Graf Peter T, Boesing Christoph, Brumm Isabel, Biehler Jonas, Müller Kei Wieland, Thiel Manfred, Pelosi Paolo, Rocco Patricia R M, Luecke Thomas, Krebs Joerg
Department of Anesthesiology and Critical Care Medicine, University Medical Centre Mannheim, Medical Faculty Mannheim of the University of Heidelberg, Theodor-Kutzer Ufer 1-3, 68167, Mannheim, Germany.
Institute for Computational Mechanics, Technical University Munich, Boltzmannstraße 15, 85748, Garching, Germany.
J Intensive Care. 2022 Mar 7;10(1):12. doi: 10.1186/s40560-022-00604-9.
Even an ultraprotective ventilation strategy in severe acute respiratory distress syndrome (ARDS) patients treated with extracorporeal membrane oxygenation (ECMO) might induce ventilator-induced lung injury and apneic ventilation with the sole application of positive end-expiratory pressure may, therefore, be an alternative ventilation strategy. We, therefore, compared the effects of ultraprotective ventilation with apneic ventilation on oxygenation, oxygen delivery, respiratory system mechanics, hemodynamics, strain, air distribution and recruitment of the lung parenchyma in ARDS patients with ECMO.

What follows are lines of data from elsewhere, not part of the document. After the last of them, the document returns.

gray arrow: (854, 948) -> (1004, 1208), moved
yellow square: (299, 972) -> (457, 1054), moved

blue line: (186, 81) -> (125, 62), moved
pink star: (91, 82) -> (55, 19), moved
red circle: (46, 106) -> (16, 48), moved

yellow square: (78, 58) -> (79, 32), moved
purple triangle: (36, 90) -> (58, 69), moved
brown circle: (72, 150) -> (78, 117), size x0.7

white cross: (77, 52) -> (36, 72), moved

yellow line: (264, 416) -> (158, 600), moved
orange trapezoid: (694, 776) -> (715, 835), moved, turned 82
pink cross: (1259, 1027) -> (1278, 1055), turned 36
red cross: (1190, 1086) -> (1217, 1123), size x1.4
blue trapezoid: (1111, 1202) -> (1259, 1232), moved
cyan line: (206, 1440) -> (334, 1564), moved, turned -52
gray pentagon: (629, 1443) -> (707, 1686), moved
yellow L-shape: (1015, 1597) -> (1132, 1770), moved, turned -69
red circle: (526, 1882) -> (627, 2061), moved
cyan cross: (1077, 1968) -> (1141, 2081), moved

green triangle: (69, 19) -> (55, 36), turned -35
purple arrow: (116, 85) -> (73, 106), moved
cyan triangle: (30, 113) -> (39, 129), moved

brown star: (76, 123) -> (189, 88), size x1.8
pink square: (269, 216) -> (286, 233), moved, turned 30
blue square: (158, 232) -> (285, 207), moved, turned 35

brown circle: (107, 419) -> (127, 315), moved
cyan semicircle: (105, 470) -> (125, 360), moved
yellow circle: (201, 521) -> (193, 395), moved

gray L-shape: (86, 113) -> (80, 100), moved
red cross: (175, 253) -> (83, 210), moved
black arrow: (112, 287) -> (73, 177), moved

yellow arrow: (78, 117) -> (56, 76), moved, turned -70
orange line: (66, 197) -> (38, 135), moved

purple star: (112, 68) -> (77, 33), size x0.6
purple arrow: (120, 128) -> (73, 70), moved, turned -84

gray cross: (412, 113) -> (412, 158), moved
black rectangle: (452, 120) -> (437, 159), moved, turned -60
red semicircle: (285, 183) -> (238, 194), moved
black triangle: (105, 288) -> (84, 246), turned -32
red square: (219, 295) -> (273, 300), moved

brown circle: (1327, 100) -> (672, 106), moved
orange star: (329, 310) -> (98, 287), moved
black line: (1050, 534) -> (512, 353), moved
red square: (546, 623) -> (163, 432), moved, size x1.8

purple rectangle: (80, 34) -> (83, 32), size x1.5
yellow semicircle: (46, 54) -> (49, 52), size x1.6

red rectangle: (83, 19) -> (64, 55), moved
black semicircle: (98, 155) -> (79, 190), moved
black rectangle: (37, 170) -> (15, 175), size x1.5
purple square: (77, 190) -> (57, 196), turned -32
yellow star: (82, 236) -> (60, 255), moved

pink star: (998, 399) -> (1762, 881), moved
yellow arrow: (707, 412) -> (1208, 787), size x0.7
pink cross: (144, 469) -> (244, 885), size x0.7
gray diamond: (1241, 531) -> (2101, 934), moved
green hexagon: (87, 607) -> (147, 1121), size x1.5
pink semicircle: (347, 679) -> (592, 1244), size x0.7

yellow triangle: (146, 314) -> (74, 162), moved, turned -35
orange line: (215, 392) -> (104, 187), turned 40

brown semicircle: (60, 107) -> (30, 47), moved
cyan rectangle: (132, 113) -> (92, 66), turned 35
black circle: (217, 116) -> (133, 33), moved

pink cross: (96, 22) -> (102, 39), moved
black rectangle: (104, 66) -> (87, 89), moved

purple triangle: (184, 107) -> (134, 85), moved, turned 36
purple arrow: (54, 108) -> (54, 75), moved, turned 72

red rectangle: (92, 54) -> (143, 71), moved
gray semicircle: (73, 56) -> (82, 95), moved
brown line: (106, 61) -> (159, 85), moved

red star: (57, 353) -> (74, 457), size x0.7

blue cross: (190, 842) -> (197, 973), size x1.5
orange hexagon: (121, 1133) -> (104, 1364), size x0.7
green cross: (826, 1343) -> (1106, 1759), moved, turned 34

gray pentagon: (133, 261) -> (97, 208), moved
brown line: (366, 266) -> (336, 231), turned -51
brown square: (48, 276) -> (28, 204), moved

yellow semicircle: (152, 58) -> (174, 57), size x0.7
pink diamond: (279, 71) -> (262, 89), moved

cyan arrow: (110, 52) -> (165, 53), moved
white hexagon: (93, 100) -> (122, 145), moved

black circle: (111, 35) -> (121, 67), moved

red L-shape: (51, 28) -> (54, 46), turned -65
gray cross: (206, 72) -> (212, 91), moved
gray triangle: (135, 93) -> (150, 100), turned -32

In a prospective, monocentric physiological study, 24 patients with severe ARDS managed with ECMO were ventilated using ultraprotective ventilation (tidal volume 3 ml/kg of predicted body weight) with a fraction of inspired oxygen (FiO) of 21%, 50% and 90%. Patients were then treated with apneic ventilation with analogous FiO. The primary endpoint was the effect of the ventilation strategy on oxygenation and oxygen delivery. The secondary endpoints were mechanical power, stress, regional air distribution, lung recruitment and the resulting strain, evaluated by chest computed tomography, associated with the application of PEEP (apneic ventilation) and/or low V (ultraprotective ventilation).
Protective ventilation, compared to apneic ventilation, improved oxygenation (arterial partial pressure of oxygen, p < 0.001 with FiO of 50% and 90%) and reduced cardiac output. Both ventilation strategies preserved oxygen delivery independent of the FiO. Protective ventilation increased driving pressure, stress, strain, mechanical power, as well as induced additional recruitment in the non-dependent lung compared to apneic ventilation.
In patients with severe ARDS managed with ECMO, ultraprotective ventilation compared to apneic ventilation improved oxygenation, but increased stress, strain, and mechanical power. Apneic ventilation might be considered as one of the options in the initial phase of ECMO treatment in severe ARDS patients to facilitate lung rest and prevent ventilator-induced lung injury.
German Clinical Trials Register (DRKS00013967). Registered 02/09/2018. https://www.drks.de/drks_web/navigate.do?navigationId=trial.HTML&TRIAL_ID=DRKS00013967 .
即使在接受体外膜肺氧合(ECMO)治疗的重症急性呼吸窘迫综合征(ARDS)患者中采用超保护性通气策略,也可能导致呼吸机诱导的肺损伤,因此仅应用呼气末正压进行无呼吸通气可能是一种替代通气策略。因此,我们比较了超保护性通气与无呼吸通气对接受ECMO治疗的ARDS患者的氧合、氧输送、呼吸系统力学、血流动力学、应变、气体分布和肺实质复张的影响。
在一项前瞻性、单中心生理学研究中,对24例接受ECMO治疗的重症ARDS患者采用超保护性通气(潮气量为预测体重的3 ml/kg),吸入氧分数(FiO)分别为21%、50%和90%。然后对患者采用类似FiO的无呼吸通气治疗。主要终点是通气策略对氧合和氧输送的影响。次要终点是机械功率、应力、区域气体分布、肺复张以及由此产生的应变,通过胸部计算机断层扫描评估,与呼气末正压(无呼吸通气)和/或低潮气量(超保护性通气)的应用相关。
与无呼吸通气相比,保护性通气改善了氧合(在FiO为50%和90%时,动脉血氧分压,p < 0.001)并降低了心输出量。两种通气策略均能保持氧输送,与FiO无关。与无呼吸通气相比,保护性通气增加了驱动压力、应力、应变、机械功率,并在非下垂肺中诱导了额外的复张。
在接受ECMO治疗的重症ARDS患者中,与无呼吸通气相比,超保护性通气改善了氧合,但增加了应力、应变和机械功率。无呼吸通气可被视为重症ARDS患者ECMO治疗初始阶段的选择之一,以促进肺休息并预防呼吸机诱导的肺损伤。